## Exercise directions
Which lines in the items below contain the word "same"? Gather every one of them, matching case.

Records from a data collection:

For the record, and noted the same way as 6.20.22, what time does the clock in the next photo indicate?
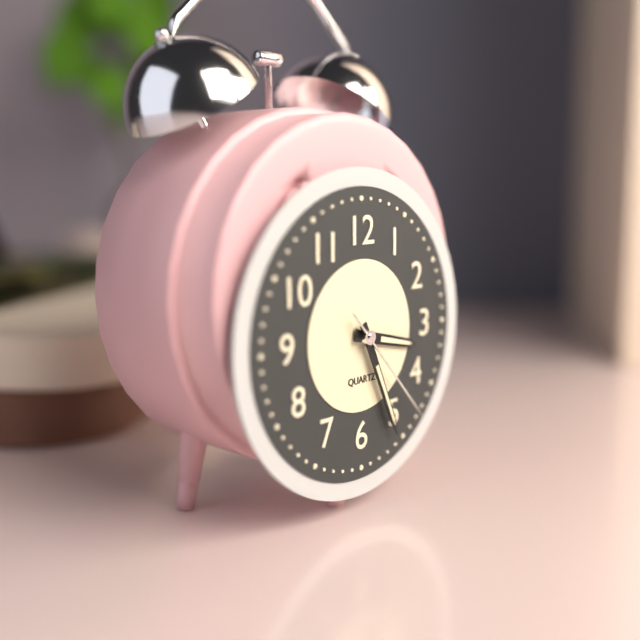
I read 3.26.23
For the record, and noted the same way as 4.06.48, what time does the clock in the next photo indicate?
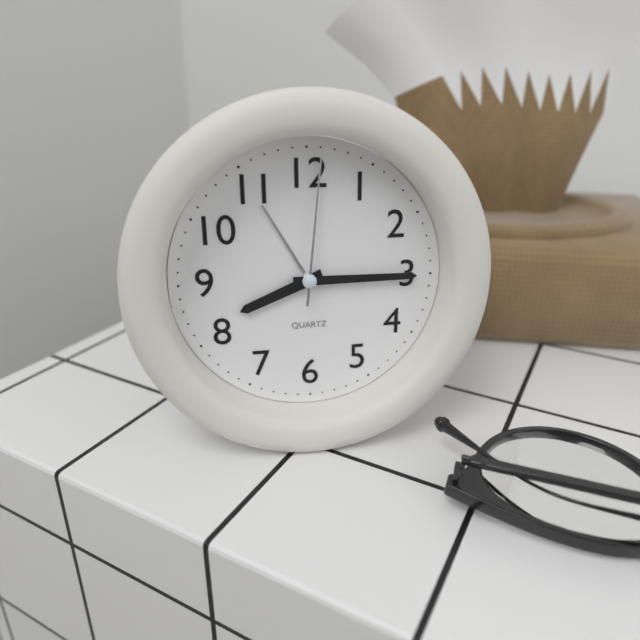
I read 8.15.01
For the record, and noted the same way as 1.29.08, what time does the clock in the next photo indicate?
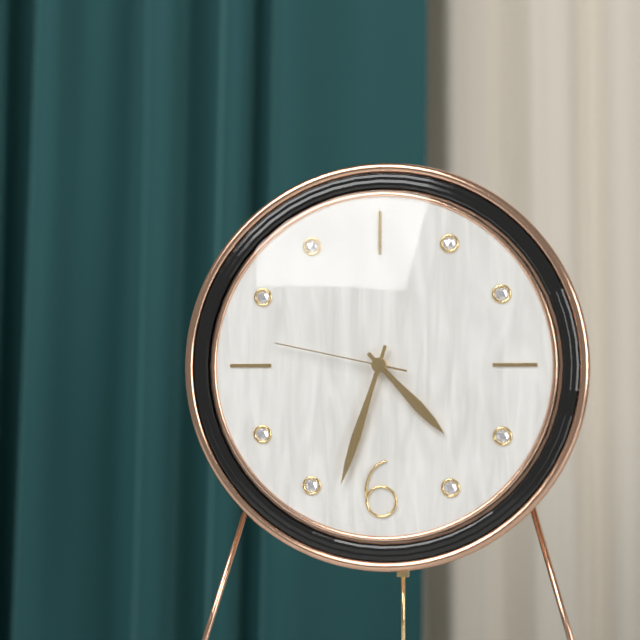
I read 4.33.47
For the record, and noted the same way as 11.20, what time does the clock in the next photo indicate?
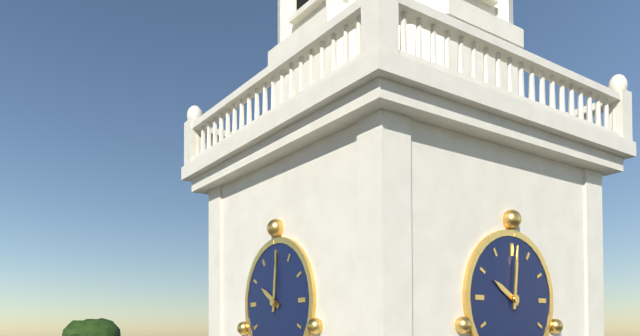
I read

## Finished exercise
For the record, and noted the same way as 6.20.22, what time does the clock in the next photo indicate?
For the record, and noted the same way as 4.06.48, what time does the clock in the next photo indicate?
For the record, and noted the same way as 1.29.08, what time does the clock in the next photo indicate?
For the record, and noted the same way as 11.20, what time does the clock in the next photo indicate?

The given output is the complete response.